- Data for analysis:
- - - -

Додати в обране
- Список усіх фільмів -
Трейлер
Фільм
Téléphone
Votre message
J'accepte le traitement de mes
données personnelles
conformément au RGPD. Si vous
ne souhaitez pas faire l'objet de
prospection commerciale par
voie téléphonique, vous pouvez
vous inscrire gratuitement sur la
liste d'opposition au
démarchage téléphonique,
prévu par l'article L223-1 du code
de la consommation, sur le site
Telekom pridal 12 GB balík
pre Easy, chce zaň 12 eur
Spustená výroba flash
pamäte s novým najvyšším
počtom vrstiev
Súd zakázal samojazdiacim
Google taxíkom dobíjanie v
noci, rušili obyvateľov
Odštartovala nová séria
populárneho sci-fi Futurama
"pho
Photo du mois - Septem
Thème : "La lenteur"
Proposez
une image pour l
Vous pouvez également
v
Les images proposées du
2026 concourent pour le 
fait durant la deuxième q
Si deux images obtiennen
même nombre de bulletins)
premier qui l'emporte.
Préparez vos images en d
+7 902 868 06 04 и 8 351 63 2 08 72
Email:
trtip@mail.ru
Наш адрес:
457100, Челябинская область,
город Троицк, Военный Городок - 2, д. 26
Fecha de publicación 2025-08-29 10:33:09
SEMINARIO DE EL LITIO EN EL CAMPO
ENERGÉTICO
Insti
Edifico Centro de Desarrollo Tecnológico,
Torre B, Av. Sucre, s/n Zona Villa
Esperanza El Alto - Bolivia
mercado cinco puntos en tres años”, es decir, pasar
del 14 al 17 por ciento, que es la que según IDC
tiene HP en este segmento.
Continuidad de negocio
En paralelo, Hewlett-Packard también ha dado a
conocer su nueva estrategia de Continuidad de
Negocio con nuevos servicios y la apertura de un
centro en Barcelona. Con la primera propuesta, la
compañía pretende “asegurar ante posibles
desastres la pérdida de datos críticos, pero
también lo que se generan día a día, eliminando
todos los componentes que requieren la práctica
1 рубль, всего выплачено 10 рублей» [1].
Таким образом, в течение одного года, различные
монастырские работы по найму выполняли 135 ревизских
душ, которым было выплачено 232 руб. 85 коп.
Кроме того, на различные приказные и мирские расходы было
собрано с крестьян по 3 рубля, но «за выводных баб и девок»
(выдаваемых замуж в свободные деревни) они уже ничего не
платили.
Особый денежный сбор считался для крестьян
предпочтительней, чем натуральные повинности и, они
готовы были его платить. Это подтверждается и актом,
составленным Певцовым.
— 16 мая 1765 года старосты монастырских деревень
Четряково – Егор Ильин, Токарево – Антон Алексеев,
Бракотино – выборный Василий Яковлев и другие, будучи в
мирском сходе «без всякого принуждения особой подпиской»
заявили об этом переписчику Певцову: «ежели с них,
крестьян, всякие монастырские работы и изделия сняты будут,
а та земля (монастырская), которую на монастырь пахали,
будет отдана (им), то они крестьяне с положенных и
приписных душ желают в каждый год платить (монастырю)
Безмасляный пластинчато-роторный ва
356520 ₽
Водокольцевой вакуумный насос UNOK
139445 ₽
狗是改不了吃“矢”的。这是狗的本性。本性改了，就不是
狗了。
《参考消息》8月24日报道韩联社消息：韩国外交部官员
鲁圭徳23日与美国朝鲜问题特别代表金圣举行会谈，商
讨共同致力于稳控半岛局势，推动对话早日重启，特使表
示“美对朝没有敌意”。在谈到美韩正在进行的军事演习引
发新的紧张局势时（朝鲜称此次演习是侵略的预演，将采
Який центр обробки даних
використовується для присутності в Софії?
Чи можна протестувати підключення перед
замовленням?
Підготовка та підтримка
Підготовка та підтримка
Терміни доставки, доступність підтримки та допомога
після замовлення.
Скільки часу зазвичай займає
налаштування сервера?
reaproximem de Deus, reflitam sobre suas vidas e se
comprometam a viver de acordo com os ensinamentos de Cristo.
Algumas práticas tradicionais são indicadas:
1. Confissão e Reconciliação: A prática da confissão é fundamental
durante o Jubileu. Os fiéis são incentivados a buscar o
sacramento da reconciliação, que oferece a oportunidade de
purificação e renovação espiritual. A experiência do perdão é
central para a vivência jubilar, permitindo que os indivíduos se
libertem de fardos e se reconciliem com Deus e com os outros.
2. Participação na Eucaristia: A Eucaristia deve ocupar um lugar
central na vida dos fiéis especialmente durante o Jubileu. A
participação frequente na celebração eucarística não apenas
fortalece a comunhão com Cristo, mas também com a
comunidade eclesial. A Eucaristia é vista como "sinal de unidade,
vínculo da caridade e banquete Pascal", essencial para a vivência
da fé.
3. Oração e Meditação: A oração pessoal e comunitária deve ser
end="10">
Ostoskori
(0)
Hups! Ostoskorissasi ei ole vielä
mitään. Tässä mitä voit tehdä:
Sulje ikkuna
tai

- - - -

- Required action: Can you update the records by replacing "Jubileu" with "Ano Jubilar" everywhere and leaving everything else unchanged?

- Written solution:
Додати в обране
- Список усіх фільмів -
Трейлер
Фільм
Téléphone
Votre message
J'accepte le traitement de mes
données personnelles
conformément au RGPD. Si vous
ne souhaitez pas faire l'objet de
prospection commerciale par
voie téléphonique, vous pouvez
vous inscrire gratuitement sur la
liste d'opposition au
démarchage téléphonique,
prévu par l'article L223-1 du code
de la consommation, sur le site
Telekom pridal 12 GB balík
pre Easy, chce zaň 12 eur
Spustená výroba flash
pamäte s novým najvyšším
počtom vrstiev
Súd zakázal samojazdiacim
Google taxíkom dobíjanie v
noci, rušili obyvateľov
Odštartovala nová séria
populárneho sci-fi Futurama
"pho
Photo du mois - Septem
Thème : "La lenteur"
Proposez
une image pour l
Vous pouvez également
v
Les images proposées du
2026 concourent pour le 
fait durant la deuxième q
Si deux images obtiennen
même nombre de bulletins)
premier qui l'emporte.
Préparez vos images en d
+7 902 868 06 04 и 8 351 63 2 08 72
Email:
trtip@mail.ru
Наш адрес:
457100, Челябинская область,
город Троицк, Военный Городок - 2, д. 26
Fecha de publicación 2025-08-29 10:33:09
SEMINARIO DE EL LITIO EN EL CAMPO
ENERGÉTICO
Insti
Edifico Centro de Desarrollo Tecnológico,
Torre B, Av. Sucre, s/n Zona Villa
Esperanza El Alto - Bolivia
mercado cinco puntos en tres años”, es decir, pasar
del 14 al 17 por ciento, que es la que según IDC
tiene HP en este segmento.
Continuidad de negocio
En paralelo, Hewlett-Packard también ha dado a
conocer su nueva estrategia de Continuidad de
Negocio con nuevos servicios y la apertura de un
centro en Barcelona. Con la primera propuesta, la
compañía pretende “asegurar ante posibles
desastres la pérdida de datos críticos, pero
también lo que se generan día a día, eliminando
todos los componentes que requieren la práctica
1 рубль, всего выплачено 10 рублей» [1].
Таким образом, в течение одного года, различные
монастырские работы по найму выполняли 135 ревизских
душ, которым было выплачено 232 руб. 85 коп.
Кроме того, на различные приказные и мирские расходы было
собрано с крестьян по 3 рубля, но «за выводных баб и девок»
(выдаваемых замуж в свободные деревни) они уже ничего не
платили.
Особый денежный сбор считался для крестьян
предпочтительней, чем натуральные повинности и, они
готовы были его платить. Это подтверждается и актом,
составленным Певцовым.
— 16 мая 1765 года старосты монастырских деревень
Четряково – Егор Ильин, Токарево – Антон Алексеев,
Бракотино – выборный Василий Яковлев и другие, будучи в
мирском сходе «без всякого принуждения особой подпиской»
заявили об этом переписчику Певцову: «ежели с них,
крестьян, всякие монастырские работы и изделия сняты будут,
а та земля (монастырская), которую на монастырь пахали,
будет отдана (им), то они крестьяне с положенных и
приписных душ желают в каждый год платить (монастырю)
Безмасляный пластинчато-роторный ва
356520 ₽
Водокольцевой вакуумный насос UNOK
139445 ₽
狗是改不了吃“矢”的。这是狗的本性。本性改了，就不是
狗了。
《参考消息》8月24日报道韩联社消息：韩国外交部官员
鲁圭徳23日与美国朝鲜问题特别代表金圣举行会谈，商
讨共同致力于稳控半岛局势，推动对话早日重启，特使表
示“美对朝没有敌意”。在谈到美韩正在进行的军事演习引
发新的紧张局势时（朝鲜称此次演习是侵略的预演，将采
Який центр обробки даних
використовується для присутності в Софії?
Чи можна протестувати підключення перед
замовленням?
Підготовка та підтримка
Підготовка та підтримка
Терміни доставки, доступність підтримки та допомога
після замовлення.
Скільки часу зазвичай займає
налаштування сервера?
reaproximem de Deus, reflitam sobre suas vidas e se
comprometam a viver de acordo com os ensinamentos de Cristo.
Algumas práticas tradicionais são indicadas:
1. Confissão e Reconciliação: A prática da confissão é fundamental
durante o Ano Jubilar. Os fiéis são incentivados a buscar o
sacramento da reconciliação, que oferece a oportunidade de
purificação e renovação espiritual. A experiência do perdão é
central para a vivência jubilar, permitindo que os indivíduos se
libertem de fardos e se reconciliem com Deus e com os outros.
2. Participação na Eucaristia: A Eucaristia deve ocupar um lugar
central na vida dos fiéis especialmente durante o Ano Jubilar. A
participação frequente na celebração eucarística não apenas
fortalece a comunhão com Cristo, mas também com a
comunidade eclesial. A Eucaristia é vista como "sinal de unidade,
vínculo da caridade e banquete Pascal", essencial para a vivência
da fé.
3. Oração e Meditação: A oração pessoal e comunitária deve ser
end="10">
Ostoskori
(0)
Hups! Ostoskorissasi ei ole vielä
mitään. Tässä mitä voit tehdä:
Sulje ikkuna
tai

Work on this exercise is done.